◆ Assignment:
Write out every one of the rows below word for word, keeping each line in its original order.
Content starts
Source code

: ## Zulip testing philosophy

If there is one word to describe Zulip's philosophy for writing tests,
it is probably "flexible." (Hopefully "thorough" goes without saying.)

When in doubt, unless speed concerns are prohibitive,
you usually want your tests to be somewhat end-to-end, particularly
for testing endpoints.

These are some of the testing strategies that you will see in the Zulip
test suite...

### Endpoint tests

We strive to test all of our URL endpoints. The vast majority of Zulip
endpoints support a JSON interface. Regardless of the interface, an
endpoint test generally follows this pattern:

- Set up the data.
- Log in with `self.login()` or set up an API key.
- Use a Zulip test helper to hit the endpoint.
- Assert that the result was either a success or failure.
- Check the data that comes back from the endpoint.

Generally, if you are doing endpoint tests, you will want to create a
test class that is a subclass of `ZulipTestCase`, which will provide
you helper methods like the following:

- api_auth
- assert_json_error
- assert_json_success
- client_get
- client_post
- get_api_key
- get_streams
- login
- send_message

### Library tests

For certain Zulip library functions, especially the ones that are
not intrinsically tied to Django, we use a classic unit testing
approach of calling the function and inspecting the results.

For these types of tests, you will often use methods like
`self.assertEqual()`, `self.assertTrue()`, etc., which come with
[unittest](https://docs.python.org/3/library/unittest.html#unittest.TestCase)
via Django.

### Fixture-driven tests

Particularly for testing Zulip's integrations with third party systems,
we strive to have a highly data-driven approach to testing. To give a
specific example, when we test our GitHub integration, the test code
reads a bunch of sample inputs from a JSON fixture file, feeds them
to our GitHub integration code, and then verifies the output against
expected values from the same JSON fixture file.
Content ends
◆ Response to this task:
Source code

: ## Zulip testing philosophy

If there is one word to describe Zulip's philosophy for writing tests,
it is probably "flexible." (Hopefully "thorough" goes without saying.)

When in doubt, unless speed concerns are prohibitive,
you usually want your tests to be somewhat end-to-end, particularly
for testing endpoints.

These are some of the testing strategies that you will see in the Zulip
test suite...

### Endpoint tests

We strive to test all of our URL endpoints. The vast majority of Zulip
endpoints support a JSON interface. Regardless of the interface, an
endpoint test generally follows this pattern:

- Set up the data.
- Log in with `self.login()` or set up an API key.
- Use a Zulip test helper to hit the endpoint.
- Assert that the result was either a success or failure.
- Check the data that comes back from the endpoint.

Generally, if you are doing endpoint tests, you will want to create a
test class that is a subclass of `ZulipTestCase`, which will provide
you helper methods like the following:

- api_auth
- assert_json_error
- assert_json_success
- client_get
- client_post
- get_api_key
- get_streams
- login
- send_message

### Library tests

For certain Zulip library functions, especially the ones that are
not intrinsically tied to Django, we use a classic unit testing
approach of calling the function and inspecting the results.

For these types of tests, you will often use methods like
`self.assertEqual()`, `self.assertTrue()`, etc., which come with
[unittest](https://docs.python.org/3/library/unittest.html#unittest.TestCase)
via Django.

### Fixture-driven tests

Particularly for testing Zulip's integrations with third party systems,
we strive to have a highly data-driven approach to testing. To give a
specific example, when we test our GitHub integration, the test code
reads a bunch of sample inputs from a JSON fixture file, feeds them
to our GitHub integration code, and then verifies the output against
expected values from the same JSON fixture file.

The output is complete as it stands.